*** PAGE ***

I have a simple setup. i put raws and iphone photos into Aperture and primarily use Aperture to make adjustments. i use Photos to import photos from iPhone and then burn in all of Photo's non-destructive editing into the image by exporting them out. Then i import those into Aperture.

I have a lot of photo apps but if i had to use Photos with a few apps at the lowest cost, i would use the app “External Editors for Photos” ($0.99 in Mac App Store) to use with Nik Collection (free). i really like Color Efex Pro, Viveza and Silver Efex Pro.

Currently use Aperture until/if Photos is ready (maybe never). iTunes can sync my Aperture photos to my iPhone.

Photos and Polarr would work since it seems like Polar clicks with you.

by the way, Apple includes an app called Image Capture to import raws from ur camera. u can use Image Capture to select which raws you would like retrieve from your camera.

Robert Ke
twitter: rke21

also at:
instagram: rke21
facebook: outdoorphotographynow

BonnieB's picture
by BonnieB
May 4, 2016 - 12:08pm

“i use Photos to import photos from iPhone and then burn in all of Photo’s non-destructive editing into the image by exporting them out. Then i import those into Aperture.”

Hello KS,

How is that better than taking them in Aperture directly, via iCloud>My Photo Stream?

Krakatoa Sundra's picture
by Krakatoa Sundra
May 5, 2016 - 1:56pm

The issue with using the iCloud Photo Stream is all the Photos in the iCloud Photo Stream are the source image files and since editing in Photos for iOS is non-destructive, the editing is never applied to the image file. Instead, all editing performed in Photos for iOS are applied to the image's sidecar and not the image itself, thus, i can only get the unedited image files from iCloud Photo Stream.

*** DATA SHOWN ***

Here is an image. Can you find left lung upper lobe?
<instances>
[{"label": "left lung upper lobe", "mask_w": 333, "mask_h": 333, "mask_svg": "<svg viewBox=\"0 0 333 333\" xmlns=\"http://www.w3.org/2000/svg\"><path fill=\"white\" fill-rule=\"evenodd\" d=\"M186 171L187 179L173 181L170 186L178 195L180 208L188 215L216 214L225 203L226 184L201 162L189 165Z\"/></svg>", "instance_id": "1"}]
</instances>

***

§ INSTRUCTION
Print the passage of the photo-editing forum thread from "I have a simple" to "photos to my iPhone." without changing a word.

§ IN RESPONSE
I have a simple setup. i put raws and iphone photos into Aperture and primarily use Aperture to make adjustments. i use Photos to import photos from iPhone and then burn in all of Photo's non-destructive editing into the image by exporting them out. Then i import those into Aperture.

I have a lot of photo apps but if i had to use Photos with a few apps at the lowest cost, i would use the app “External Editors for Photos” ($0.99 in Mac App Store) to use with Nik Collection (free). i really like Color Efex Pro, Viveza and Silver Efex Pro.

Currently use Aperture until/if Photos is ready (maybe never). iTunes can sync my Aperture photos to my iPhone.